La diffusion en ligne entraîne une polarisation accélérée des consommations sur quelques produits hyperpromus et marginalise toujours plus les plus petits. Massivement sous influence du marché, le web aggrave les phénomènes de concentration.

Ces sites participent d'un travail qui n'est pas si différent de ce que font les programmateurs de festivals, les salles art et essai et certains éditeurs de DVD.

Face à cette logique, immensément démultipliée par les algorithmes, la réponse est donc, plus que jamais, la programmation.
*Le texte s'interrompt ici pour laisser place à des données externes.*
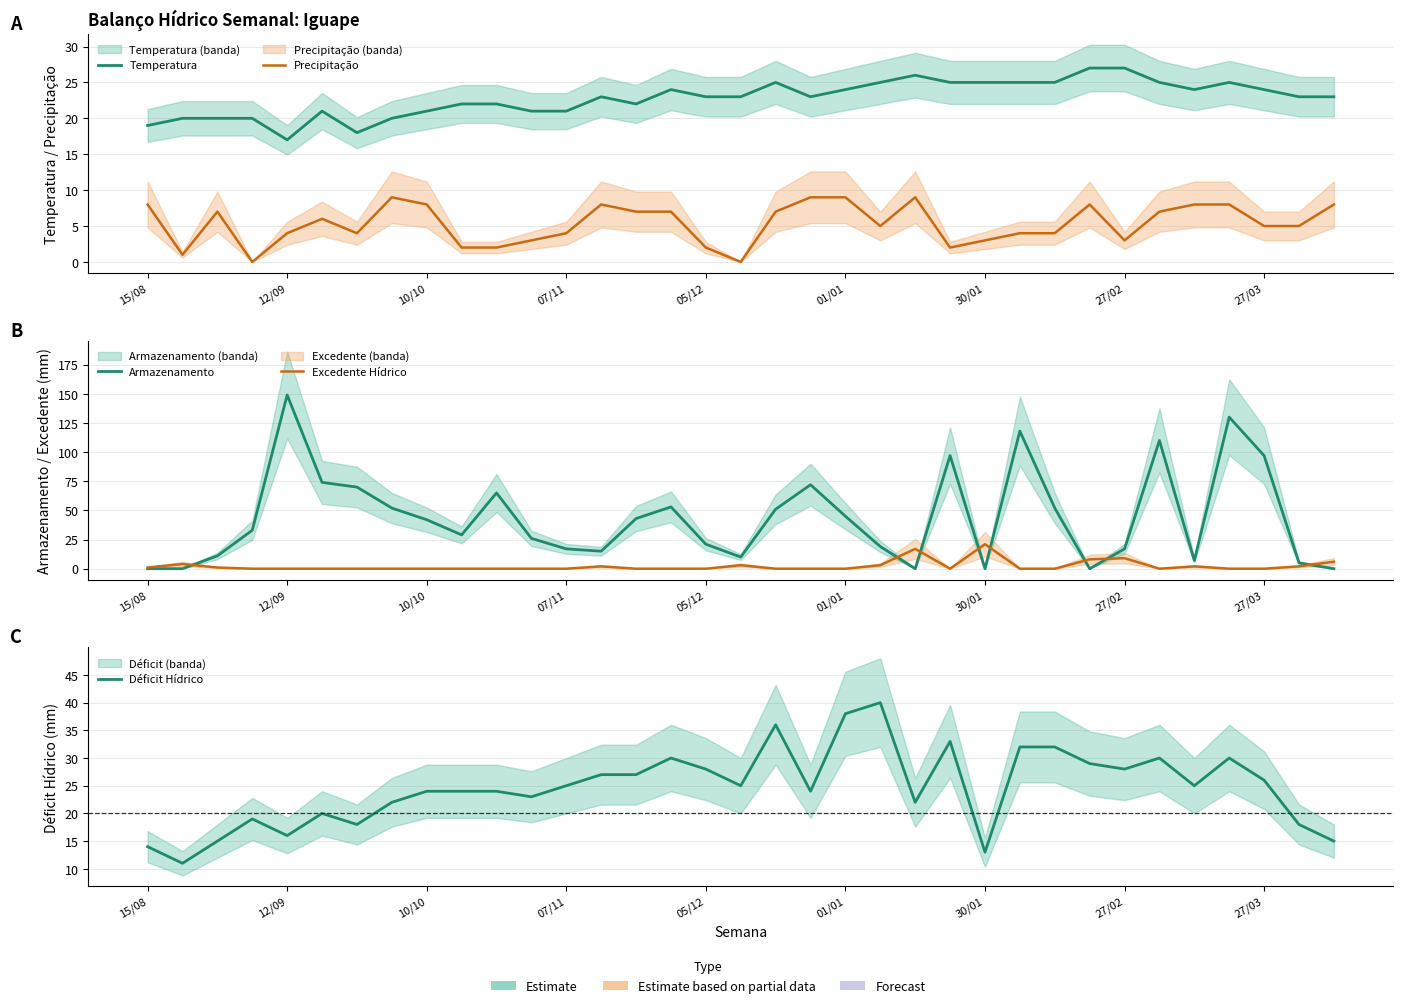

What is the difference between the second highest and second lowest values in the Déficit Hídrico series?

25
C'est-à-dire la construction de propositions répondant à d'autres logiques que la soi-disant satisfaction des désirs des consommateurs, désirs massivement manipulés par le marketing.

Chacun selon sa logique –minoritaire assurément, et depuis quand cela serait-il honteux?– les quatre sites mentionnés ci-dessus participent à ce travail qui, dans l'esprit, n'est pas si différent de ce que font les programmateurs de festivals, les salles art et essai, les meilleurs éditeurs de DVD.

Pas très différent non plus de ce qu'ont fait en leur temps ces grands passeurs de cinéma que furent, à la télévision, Claude-Jean Philippe avec le Ciné-Club et Patrick Brion avec Le Cinéma de minuit sur les deux chaînes généralistes du service public. Cette époque est révolue. Mais, côté télévision, il reste le site d'Arte, qui offre en replay (gratuit) les films que la chaîne a récemment diffusés, et où se nichent nombre de belles rencontres. Arte a également un site de VOD fort bien fourni, mais uniquement sur achat ou location.

D'un extrême à l'autre

À l'écart de cette logique, Filmotv se positionne un peu comme un multiplexe de centre-ville, où voisinent blockbusters et films d'auteur dits «porteurs».

Son cas est intéressant dans la mesure où s'y joue de manière particulièrement visible la contradiction entre la nostalgie d'une idée unifiée, ou au moins fédérale du cinéma, dont les différentes provinces se vivaient comme appartenant à la même entité («le» cinéma, où c'est le singulier de l'article défini qui est devenu problématique) et la confusion pseudo-démocratique où à la fin c'est toujours les gros qui gagnent.

Deux autres variantes, très contemporaines, figurent dans l'éventail des offres. L'une, Outbuster, se calque sur le mécanisme des réseaux sociaux: ce sont les internautes qui programment –des séries B, C ou Z du monde entier, principalementg des films ados régressifs avec surpopulation de monstres divers, zombies et serial killer, mais très loin des blockbusters (auxquels le site n'aurait de toute façon jamais accès), et avec une grande diversité d'origine, qui reflète celle de ses abonné·es.

À l'autre extrême, on trouve le CinemaClub: un seul film à la fois, gratuit, pendant une semaine, film choisi par une seule personne (qui se trouve avoir bon goût), la jeune productrice Marie-Louise Khondji installée à New York mais attentive au vaste monde.

Sur les pages d'accueil d'Outbuster et de CinemaClub.

Également aux États-Unis (et uniquement en anglais), Fandor permet une précieuse offre de films indépendants américains, où il y a bien des occasions de picorer. Ce site est devenu une vitrine du nouveau mouvement indie états-unien, dont la capitale n'est ni Los Angeles ni Sundance mais Austin (Texas) sous les auspices de l'Austin Film Society.

Enfin, en marge de tout le reste, un petit coup de projecteur sur des réalisations qui, pour n'être pas des films de cinéma, offrent à d'excellents cinéastes l'occasion de brefs et singuliers détours. Cela se passe sur La 3e Scène, créée par l'Opéra de Paris.

Sarah Winchester, opéra fantôme, de Bertrand Bonello sur La 3e scène.

Outre Les Indes Galantes, filmé par Clément Cogitore et très légitimement devenu un hit, on trouve de très belles réalisations, notamment signées Bertrand Bonello ou Mathieu Amalric. Puisque, bien sûr, on peut sur internet faire bien d'autres choses passionnantes que des films.